I know I've taken things in a totally opposite way
than they were meant.

Like that point that was made to me, about interpretation
coming from the interpreter.

Some pretty sh*tty things have happened to me in my life.
I have to reinterpret all that stuff.
Because I let it affect me psychologically
and my psychology has been affecting me emotionally.
It's not like I know how to balance the two.
Or was born knowing. We're not.

One of my biggest challenges when it comes to that
is seeing myself as being worth being treated better than that.
Actually being appreciated, valued,
and shown that I am worth that.

I don't have to feel unworthy because others have treated me
like I wasn't worth it.
Not everyone has, but there are a lot who have.

It's the way I have taken it, internalized their sh*tty behavior towards me.
I am the one who let it hurt me.
The pain from that contributes to my feelings about it
and about myself as a result.

One thing I keep forgetting is that other people's choices
and their actions or inactions have to do with them
and not so much with me.

So when they try to blame me for 'making' them mad
or 'making' them feel bad or whatever,
that is them taking it in a way that makes them mad
or taking it in a way that makes them feel bad.

A lot of people don't understand that they are solely responsible
for their own emotions.
And they'd rather blame everyone else for 'making' them feel
how they don't want to feel.
I've done this, too. Many times. It is a hard habit to break. It really is.

I've grown up being made responsible for how others felt
and punished for making them feel whatever they felt.
I don't have to accept that.

WRITTEN INSTRUCTION 1:
Echo the reflection word for word, from "So when they" up to and including "want to feel.".
WRITTEN INSTRUCTION 2:
Using the wording in the reflection, list every way of being treated that the speaker finds it hard to see themselves as worth.
The entries come from a different source than the reflection.

(Data items)
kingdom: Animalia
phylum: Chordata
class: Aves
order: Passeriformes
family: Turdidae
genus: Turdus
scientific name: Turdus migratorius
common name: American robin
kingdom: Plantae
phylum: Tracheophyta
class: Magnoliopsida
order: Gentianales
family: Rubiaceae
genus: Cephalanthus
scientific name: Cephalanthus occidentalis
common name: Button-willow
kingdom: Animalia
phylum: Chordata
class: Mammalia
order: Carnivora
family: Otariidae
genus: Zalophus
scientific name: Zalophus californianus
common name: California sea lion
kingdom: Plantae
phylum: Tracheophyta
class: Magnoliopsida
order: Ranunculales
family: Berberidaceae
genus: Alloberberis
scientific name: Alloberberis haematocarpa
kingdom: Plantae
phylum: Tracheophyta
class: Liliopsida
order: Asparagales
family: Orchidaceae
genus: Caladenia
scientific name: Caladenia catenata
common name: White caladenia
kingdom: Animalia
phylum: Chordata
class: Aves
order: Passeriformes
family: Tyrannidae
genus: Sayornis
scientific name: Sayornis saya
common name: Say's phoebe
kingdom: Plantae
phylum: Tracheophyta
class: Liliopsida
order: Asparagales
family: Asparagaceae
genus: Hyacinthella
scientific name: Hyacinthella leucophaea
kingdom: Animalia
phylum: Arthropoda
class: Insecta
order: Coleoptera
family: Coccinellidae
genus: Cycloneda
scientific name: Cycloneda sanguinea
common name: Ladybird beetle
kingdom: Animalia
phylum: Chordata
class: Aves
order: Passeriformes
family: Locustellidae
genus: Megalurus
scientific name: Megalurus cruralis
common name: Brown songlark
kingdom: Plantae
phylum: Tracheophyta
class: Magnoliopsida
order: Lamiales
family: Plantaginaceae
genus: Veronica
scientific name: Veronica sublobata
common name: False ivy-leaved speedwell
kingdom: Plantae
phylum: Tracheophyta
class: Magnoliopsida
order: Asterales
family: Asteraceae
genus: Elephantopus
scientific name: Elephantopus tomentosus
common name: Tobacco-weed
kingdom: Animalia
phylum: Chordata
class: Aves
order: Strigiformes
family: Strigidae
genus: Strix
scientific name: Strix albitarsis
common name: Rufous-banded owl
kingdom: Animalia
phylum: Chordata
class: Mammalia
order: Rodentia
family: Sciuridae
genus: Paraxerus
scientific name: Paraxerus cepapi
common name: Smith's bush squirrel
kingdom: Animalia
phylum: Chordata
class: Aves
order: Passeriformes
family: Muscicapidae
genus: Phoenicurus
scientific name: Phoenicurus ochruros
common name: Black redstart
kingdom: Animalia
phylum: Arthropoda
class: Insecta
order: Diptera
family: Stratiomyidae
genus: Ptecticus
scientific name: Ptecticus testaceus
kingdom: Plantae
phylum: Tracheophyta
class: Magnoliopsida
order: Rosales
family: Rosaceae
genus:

FULL RESPONSE 1:
So when they try to blame me for 'making' them mad
or 'making' them feel bad or whatever,
that is them taking it in a way that makes them mad
or taking it in a way that makes them feel bad.

A lot of people don't understand that they are solely responsible
for their own emotions.
And they'd rather blame everyone else for 'making' them feel
how they don't want to feel.

FULL RESPONSE 2:
- treated better than that
- appreciated
- valued
- shown that I am worth that